5 Small Ways To Do More With Less

One way to improve your bottom line is to increase efficiency. That means getting more mileage out of the same (or fewer) resources. Some business owners look for that one big thing to become more efficient. But often it’s the smaller changes that together add up to bigger savings. Here are five smaller ways to help you do more with less. In a year when businesses are squeezed for resources, see if they might add up to an improved bottom line.

Know Your BMI (Business Mass Index)

Inefficiency is the “fat” of businesses. So to get fit, you need to know how lean your business is. That’s why it’s important to have measurements in place to identify inefficiencies. Start with your key performance indicators. These are the essential drivers of your bottom line.

Say one of your indicators is the number of repeat sales from online customers. A beginning measurement might be to look at the response you get from emails targeting this group. If the measurement goes down, ask yourself, “What’s getting in the way of achieving that goal?” The answer will help you address this inefficiency. The key is to regularly review key measurements like this.

Delegate the small stuff.

Think about how you spend your time. Are you working in or running your business? Owners need time for their strategic responsibilities. Delegating the day-to-day tasks helps you be more efficient with time. That frees you to focus on these higher-value activities.

Delegation can take several forms. If you have staff, they can perform selected tasks that you do now. It frees your time and helps them develop new skills. That can be a big motivator for employees. But even if you have no staff, you can outsource some functions, especially those areas where you have the least skill. For example, some businesses outsource the management of their Wi-Fi network.

Let tech work its magic.

In today’s world, there’s an app for almost anything. And if there isn’t, one is coming soon. Productivity apps are designed to help small businesses reduce the time it takes for them to do everyday tasks.

For example, it’s labor intensive to record and catalog your business expenses for tax purposes. Expense tracking apps help you do it with less effort. Just snap a picture of your receipt using your phone. It automatically scans to find the amount and type of expense, then records it in a spreadsheet that you can email to your accountant. No more shoeboxes of receipts. Here’s Business News Daily’s top 10 review of expense trackers.

Focus on eliminating or reducing interruptions.

A University of California study reports it takes people 23 minutes and 15 seconds to recover from a distraction and get back on task. Multiply that by the number of times you’re interrupted in a day and you’ve racked up a significant block of inefficiency.

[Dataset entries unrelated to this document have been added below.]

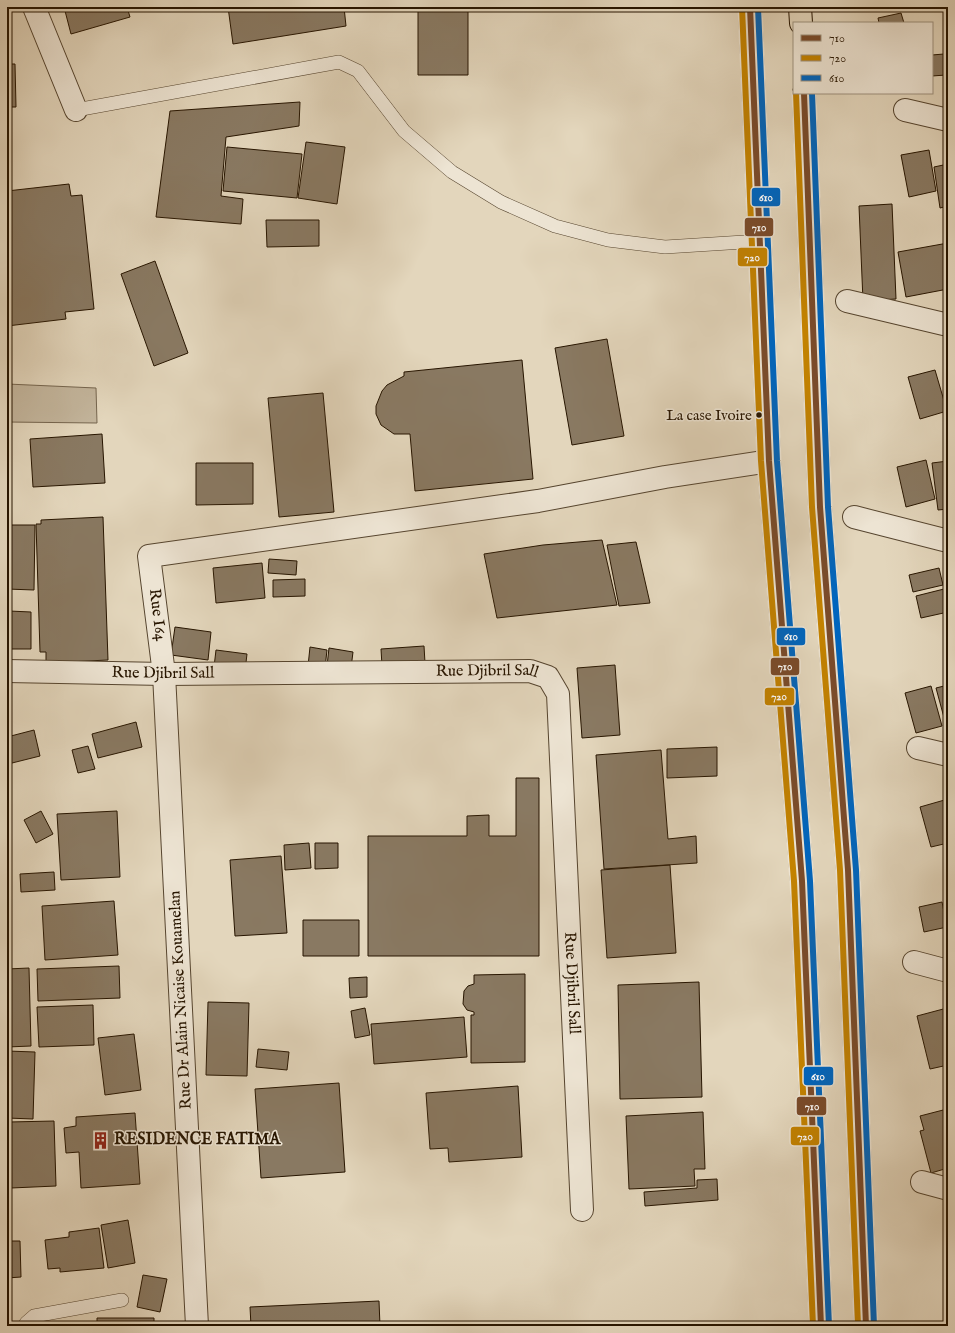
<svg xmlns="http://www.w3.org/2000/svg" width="955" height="1333" font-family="'IM FELL English',serif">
<rect width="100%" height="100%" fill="#e3d6bc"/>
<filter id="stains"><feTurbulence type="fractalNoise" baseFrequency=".005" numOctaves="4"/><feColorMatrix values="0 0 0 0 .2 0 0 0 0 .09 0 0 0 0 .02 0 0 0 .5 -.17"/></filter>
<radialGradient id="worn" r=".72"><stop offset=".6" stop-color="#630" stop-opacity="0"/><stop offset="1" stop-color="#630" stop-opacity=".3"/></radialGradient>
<!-- green -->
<path fill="#c3b59c" stroke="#75654e" d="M 7,384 L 96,388 L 97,423 L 7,422 Z"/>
<!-- building -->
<path fill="#897962" stroke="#271500" d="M 64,7 L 127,7 L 130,17 L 71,34 Z
M 228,7 L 344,7 L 346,26 L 233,44 Z
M 418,7 L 468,7 L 468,75 L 418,75 Z
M 901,13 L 904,23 L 879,23 L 878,18 Z
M 944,54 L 946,75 L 932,76 L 932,55 Z
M 7,64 L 15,64 L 16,107 L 7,107 Z
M 300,102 L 299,126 L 226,137 L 221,196 L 243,199 L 241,224 L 156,217 L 170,111 Z
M 306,142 L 345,147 L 337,204 L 298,198 Z
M 227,147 L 302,154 L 297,198 L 223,191 Z
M 929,150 L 936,191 L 909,197 L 901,155 Z
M 948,164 L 948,206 L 940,208 L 934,167 Z
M 69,184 L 71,196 L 82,195 L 94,309 L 65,312 L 66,319 L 7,326 L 7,191 Z
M 892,204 L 896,299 L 863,301 L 859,206 Z
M 266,220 L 319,220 L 319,246 L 267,247 Z
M 948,243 L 948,289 L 906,297 L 898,252 Z
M 155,261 L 188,353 L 154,366 L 121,274 Z
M 607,339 L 624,436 L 572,445 L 555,348 Z
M 522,360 L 533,479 L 415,491 L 410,434 L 394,434 L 381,425 L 376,414 L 376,406 L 382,391 L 387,385 L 404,376 L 404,372 Z
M 935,370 L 947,411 L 920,419 L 908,377 Z
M 944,381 L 948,381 L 948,408 Z
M 323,393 L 334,512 L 279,517 L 268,398 Z
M 102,434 L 105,483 L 33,487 L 30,439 Z
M 7,442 L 11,442 L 11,500 L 7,500 Z
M 926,460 L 935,499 L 906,507 L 897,467 Z
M 948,461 L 948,509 L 938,510 L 932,463 Z
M 196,463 L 253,463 L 253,504 L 196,505 Z
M 103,517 L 108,660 L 46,663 L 46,652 L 40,652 L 36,524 L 41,524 L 41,520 Z
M 7,525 L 35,525 L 34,590 L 7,589 Z
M 602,540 L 617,605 L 497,618 L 484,554 L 543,545 Z
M 636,542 L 650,603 L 619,606 L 607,545 Z
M 269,559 L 297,561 L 296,575 L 268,573 Z
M 262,563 L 265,598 L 216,603 L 213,568 Z
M 939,568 L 943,585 L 913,592 L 909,575 Z
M 305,579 L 305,596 L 273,597 L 273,580 Z
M 944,589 L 948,612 L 921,618 L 916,596 Z
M 7,597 L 9,597 L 9,611 L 31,612 L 31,649 L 7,649 Z
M 175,627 L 211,632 L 208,660 L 171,655 Z
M 424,646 L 425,663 L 382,666 L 381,649 Z
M 310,647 L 327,650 L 325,668 L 308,666 Z
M 329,648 L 353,652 L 351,668 L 327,666 Z
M 216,650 L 247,654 L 245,671 L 214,667 Z
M 615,665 L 620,735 L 582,738 L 577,668 Z
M 948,685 L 948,724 L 946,725 L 936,688 Z
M 931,686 L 942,726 L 916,733 L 905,693 Z
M 136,722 L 142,747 L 98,758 L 92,734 Z
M 34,730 L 40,756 L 8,764 L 7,737 Z
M 88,746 L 95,769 L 78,773 L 72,750 Z
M 717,747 L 717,776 L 667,778 L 667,749 Z
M 661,750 L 668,839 L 696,836 L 697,863 L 604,869 L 596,755 Z
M 516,778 L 539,778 L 539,956 L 368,956 L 368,836 L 467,836 L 467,816 L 489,815 L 489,836 L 516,836 Z
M 948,799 L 948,843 L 931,847 L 920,807 Z
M 41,811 L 53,834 L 36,843 L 24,820 Z
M 117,811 L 120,877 L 61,880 L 57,814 Z
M 309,843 L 311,868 L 285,870 L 284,845 Z
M 315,843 L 338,843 L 338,868 L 315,869 Z
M 281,856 L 287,933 L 235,936 L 230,860 Z
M 670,865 L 676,953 L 607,958 L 601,870 Z
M 54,872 L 55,890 L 21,892 L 20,874 Z
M 114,901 L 118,955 L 45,960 L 42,906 Z
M 942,902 L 947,927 L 924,932 L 919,907 Z
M 303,920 L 359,920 L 359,956 L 303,956 Z
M 119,966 L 120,998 L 38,1001 L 37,969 Z
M 29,968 L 31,1046 L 7,1047 L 7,969 Z
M 525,974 L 525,1062 L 471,1063 L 471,1015 L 474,1015 L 474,1012 L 467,1010 L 463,1004 L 464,991 L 468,986 L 474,984 L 474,975 Z
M 367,977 L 367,997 L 350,998 L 349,978 Z
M 699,982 L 702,1097 L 620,1099 L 618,985 Z
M 208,1002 L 249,1003 L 247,1076 L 206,1075 Z
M 93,1005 L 94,1045 L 39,1047 L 37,1007 Z
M 365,1008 L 370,1035 L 355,1038 L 351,1011 Z
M 947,1008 L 948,1065 L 930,1069 L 917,1016 Z
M 464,1017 L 467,1057 L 374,1064 L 371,1024 Z
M 134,1034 L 141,1090 L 105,1095 L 98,1038 Z
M 258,1049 L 289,1052 L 287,1070 L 256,1067 Z
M 7,1051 L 35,1052 L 33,1119 L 7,1118 Z
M 339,1083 L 345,1172 L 261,1178 L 255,1089 Z
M 518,1086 L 522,1157 L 449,1162 L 448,1148 L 430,1149 L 426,1093 Z
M 947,1109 L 948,1168 L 931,1173 L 920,1131 L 924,1130 L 920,1116 Z
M 703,1112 L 705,1169 L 694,1169 L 695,1186 L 629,1189 L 626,1116 Z
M 135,1113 L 140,1184 L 81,1188 L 79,1152 L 66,1153 L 64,1128 L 76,1126 L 76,1117 Z
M 54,1121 L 56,1186 L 11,1188 L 9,1122 Z
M 717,1179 L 718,1200 L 645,1206 L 644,1192 L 697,1188 L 697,1180 Z
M 128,1220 L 135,1263 L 108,1268 L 101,1225 Z
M 99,1228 L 104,1268 L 60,1272 L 60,1268 L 48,1269 L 45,1240 L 69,1237 L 69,1232 Z
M 7,1241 L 20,1241 L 21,1277 L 7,1278 Z
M 143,1275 L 167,1279 L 160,1312 L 137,1307 Z
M 379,1301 L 380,1326 L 251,1326 L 250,1307 Z
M 97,1318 L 154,1318 L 154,1326 L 97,1326 Z"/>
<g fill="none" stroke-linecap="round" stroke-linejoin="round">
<defs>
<path id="lane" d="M 76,110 L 339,62 L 358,71 L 404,131 L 452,172 L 501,202 L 555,226 L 608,240 L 665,247 L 760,241
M 26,1326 L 26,1323 L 34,1316 L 122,1300"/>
<g id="street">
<path d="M 34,7 L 76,110"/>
<path d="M 905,110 L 948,120"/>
<path d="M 847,301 L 948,325"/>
<path d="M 854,517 L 948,541"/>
<path id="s1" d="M 7,671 L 164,674 L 530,671 L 548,677 L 558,694 L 582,1210"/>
<path d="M 918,748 L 948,755"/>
<path d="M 914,962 L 948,971"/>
<path d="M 922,1182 L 948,1189"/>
<path d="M 197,1326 L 164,674 L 149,556 L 538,501 L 665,477 L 769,461"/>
</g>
<path id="primary" d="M 750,7 L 769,461 L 802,881 L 821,1326
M 800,7 L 801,23
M 804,93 L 820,507 L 848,870 L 866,1326"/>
</defs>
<!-- lane casing -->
<use href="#lane" stroke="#56452f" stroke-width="14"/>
<!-- street casing -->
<use href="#street" stroke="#56452f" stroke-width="24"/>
<!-- primary casing -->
<use href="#primary" stroke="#271500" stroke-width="24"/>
<!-- lane -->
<use href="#lane" stroke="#ede4d3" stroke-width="13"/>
<!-- street -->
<use href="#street" stroke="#ede4d3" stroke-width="22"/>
<!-- primary -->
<use href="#primary" stroke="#e3d6bc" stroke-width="22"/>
<defs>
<path id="bus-1" d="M 750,7 L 769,461 L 802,881 L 821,1326
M 804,93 L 820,507 L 848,870 L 866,1326"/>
<path id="bus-2" d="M 742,7 L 761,461 L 794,881 L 813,1326
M 796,93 L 812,507 L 840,870 L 858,1326"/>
<path id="bus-3" d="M 758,7 L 777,461 L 810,881 L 829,1326
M 812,93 L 828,507 L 856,870 L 874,1326"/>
</defs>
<!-- bus-1 casing -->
<use href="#bus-1" stroke="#ede4d3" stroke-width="9"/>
<!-- bus-2 casing -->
<use href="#bus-2" stroke="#ede4d3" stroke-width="9"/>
<!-- bus-3 casing -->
<use href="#bus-3" stroke="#ede4d3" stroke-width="9"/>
<!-- bus-1 -->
<use href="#bus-1" stroke="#7a4b2a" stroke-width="6"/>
<!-- bus-2 -->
<use href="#bus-2" stroke="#c38200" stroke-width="6"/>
<!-- bus-3 -->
<use href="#bus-3" stroke="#0065bd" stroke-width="6"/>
</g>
<!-- icons -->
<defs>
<symbol id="building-bare" viewBox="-9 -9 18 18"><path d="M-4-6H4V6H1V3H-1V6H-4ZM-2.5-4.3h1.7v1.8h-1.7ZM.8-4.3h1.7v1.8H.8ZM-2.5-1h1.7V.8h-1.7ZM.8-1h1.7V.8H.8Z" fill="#8f2418" stroke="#ede4d3" stroke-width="2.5" paint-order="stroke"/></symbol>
</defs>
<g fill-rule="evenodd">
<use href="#building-bare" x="88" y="1128" width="25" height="25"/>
</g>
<!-- markers -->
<circle fill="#271500" stroke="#ede4d3" stroke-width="1.5" cx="759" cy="415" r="3.5"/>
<g text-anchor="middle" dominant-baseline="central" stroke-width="3" stroke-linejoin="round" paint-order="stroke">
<!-- bus labels -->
<g font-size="15" fill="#271500" stroke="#ede4d3" text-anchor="end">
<text x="752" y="415">La case Ivoire</text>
</g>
<!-- street labels -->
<g font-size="16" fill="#271500" stroke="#ede4d3">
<text transform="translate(157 615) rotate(83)">Rue I64</text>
<text stroke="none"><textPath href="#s1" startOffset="156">Rue Djibril Sall</textPath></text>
<text stroke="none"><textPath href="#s1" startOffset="480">Rue Djibril Sall</textPath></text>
<text stroke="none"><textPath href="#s1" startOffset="851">Rue Djibril Sall</textPath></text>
<text transform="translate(181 1000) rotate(-93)">Rue Dr Alain Nicaise Kouamelan</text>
</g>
<!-- poi labels -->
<g font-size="16" font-weight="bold" fill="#271500" stroke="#ede4d3" text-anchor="start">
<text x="114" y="1140">RESIDENCE FATIMA</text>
</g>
</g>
<g stroke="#ede4d3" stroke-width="1.5">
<rect x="751" y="187" width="30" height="20" rx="4" fill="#0065bd"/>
<rect x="744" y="217" width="30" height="20" rx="4" fill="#7a4b2a"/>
<rect x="737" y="247" width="31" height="20" rx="4" fill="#c38200"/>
<rect x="776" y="627" width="30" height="19" rx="4" fill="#0065bd"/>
<rect x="770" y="657" width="30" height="19" rx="4" fill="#7a4b2a"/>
<rect x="764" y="687" width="31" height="19" rx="4" fill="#c38200"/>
<rect x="803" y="1066" width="31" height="20" rx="4" fill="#0065bd"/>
<rect x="796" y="1096" width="31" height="20" rx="4" fill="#7a4b2a"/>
<rect x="790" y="1126" width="30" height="20" rx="4" fill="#c38200"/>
</g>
<g font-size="11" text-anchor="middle" font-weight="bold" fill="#fff">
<text x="766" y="201">610</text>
<text x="759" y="231">710</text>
<text x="752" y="261">720</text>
<text x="791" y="640">610</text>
<text x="785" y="670">710</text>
<text x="779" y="700">720</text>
<text x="818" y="1080">610</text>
<text x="812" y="1110">710</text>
<text x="805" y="1140">720</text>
</g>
<!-- margin -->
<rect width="955" height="1333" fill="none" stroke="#e3d6bc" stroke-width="24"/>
<rect x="8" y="8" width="939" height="1317" fill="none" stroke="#271500" stroke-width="2"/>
<rect x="12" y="12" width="931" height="1309" fill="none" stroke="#271500"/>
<!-- legend -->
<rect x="793" y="22" width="140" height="72" fill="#ede4d3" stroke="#9e917f"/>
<rect x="801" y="35" width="20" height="6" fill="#7a4b2a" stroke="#9e917f"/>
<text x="829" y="42" font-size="12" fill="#271500">710</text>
<rect x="801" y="55" width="20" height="6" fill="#c38200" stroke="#9e917f"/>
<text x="829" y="62" font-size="12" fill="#271500">720</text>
<rect x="801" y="75" width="20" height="6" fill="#0065bd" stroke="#9e917f"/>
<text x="829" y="82" font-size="12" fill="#271500">610</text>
<rect width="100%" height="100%" filter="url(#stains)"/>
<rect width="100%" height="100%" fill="url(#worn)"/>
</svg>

One way to combat that is simple time management. For example, how often do you check emails? One source says nearly half check it 6-20 times a day, each time interrupting your work flow. By scheduling email time, you limit those distractions. Another idea is to turn off sound notifications every time you get an email. That eliminates the temptation to constantly check your email.

Tap your network for ideas.

Sometimes you have to step outside to get a better look at what’s inside your business. Your fellow small business owners can help you do that. Many have encountered (and solved) a similar problem and can let you in on best practices. Groups like your local Chamber of Commerce or SCORE offer networking opportunities to help tap this knowledge.

Don’t forget two of your best networks, your employees and customers. Both groups know your business better than anyone. So ask them where you could be doing things better. Some businesses create incentive programs that reward people for money-saving ideas.

Efficiency is often achieved in steps, not bounds. Look for incremental ways to do more with less. Consider whether these ideas might be a place to start.